The idea of alcohol producers being known for just one item is quickly becoming a thing of the past. Beverage companies is the preferred term, and while breweries adding spiritshard seltzer, soda and even coffee to their portfolios is more common, wine production has found a place as well.

“I had a natural interest in natural wine even before I was diagnosed with celiac disease,” says Ermatinger. “For us, adding a winery was not complicated. You go to breweries all the time and you’ll see red and white wines on the menu that are a total afterthought. I honestly do not understand why that is the case.”

Tasting room customers want choice. Not everyone drinks just beer or wine or spirits, and business owners want customers to feel comfortable.
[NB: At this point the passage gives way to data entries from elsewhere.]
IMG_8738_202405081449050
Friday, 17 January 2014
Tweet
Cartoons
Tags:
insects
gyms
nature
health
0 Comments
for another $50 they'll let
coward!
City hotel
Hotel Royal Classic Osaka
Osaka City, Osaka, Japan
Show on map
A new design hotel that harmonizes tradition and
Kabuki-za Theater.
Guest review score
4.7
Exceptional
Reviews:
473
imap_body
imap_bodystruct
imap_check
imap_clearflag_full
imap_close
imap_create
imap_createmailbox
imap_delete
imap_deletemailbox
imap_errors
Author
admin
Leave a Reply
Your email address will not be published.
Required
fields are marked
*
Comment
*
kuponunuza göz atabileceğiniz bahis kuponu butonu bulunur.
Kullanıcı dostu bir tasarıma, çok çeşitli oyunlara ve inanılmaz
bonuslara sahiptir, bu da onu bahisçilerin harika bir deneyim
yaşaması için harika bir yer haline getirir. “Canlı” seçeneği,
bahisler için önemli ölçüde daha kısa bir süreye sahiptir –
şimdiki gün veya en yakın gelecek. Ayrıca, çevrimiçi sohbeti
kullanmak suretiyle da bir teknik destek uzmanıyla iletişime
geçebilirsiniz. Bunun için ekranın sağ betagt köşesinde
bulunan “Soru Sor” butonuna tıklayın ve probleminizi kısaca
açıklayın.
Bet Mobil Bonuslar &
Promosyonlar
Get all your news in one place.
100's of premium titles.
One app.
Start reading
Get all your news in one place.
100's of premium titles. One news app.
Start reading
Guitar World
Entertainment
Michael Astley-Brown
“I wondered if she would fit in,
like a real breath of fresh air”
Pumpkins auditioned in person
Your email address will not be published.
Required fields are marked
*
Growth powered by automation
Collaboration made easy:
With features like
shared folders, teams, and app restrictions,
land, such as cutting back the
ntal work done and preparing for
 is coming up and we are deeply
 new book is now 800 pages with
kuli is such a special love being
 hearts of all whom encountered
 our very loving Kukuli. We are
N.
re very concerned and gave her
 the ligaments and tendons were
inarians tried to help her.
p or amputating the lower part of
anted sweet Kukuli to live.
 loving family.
Offering a variety of products, especially when house-made, keeps people around longer and contributes more to the bottom line.

It also allows the companies to tell a story. For Ermatinger, it’s the use of Michigan-grown grapes crushed by foot or fermented via carbonic maceration.

Existing breweries have come to wine in several different ways, but most say their projects stemmed from an existing passion for the product, and a creative spirit.

At Odell Brewing Company in Colorado, it was also about diversification. As the beer industry has grown in the U.S. over the last 20 years, breweries with a long history have sought new avenues to customers.

Odell launched the OBC Wine Project in June 2020 and recently opened a tasting room on the company’s Fort Collins campus. It currently has eight wines, including small-batch selections made from grapes harvested in Colorado, Oregon and Washington.

Some of OBC’s bottlings include a skin-contact Aromella aged in Friek beer barrels, a red blend fermented via carbonic maceration, and an off-dry blend of RieslingVignoles and Aromella, all sourced from Sauvage Spectrum Winery.

“We’re not experienced winemakers,” says Matthew Bailey, production manager at Odell Wine Project. “A few of us have backgrounds in wine, but not in a professional way. This came down to passion, experimentation and innovation.”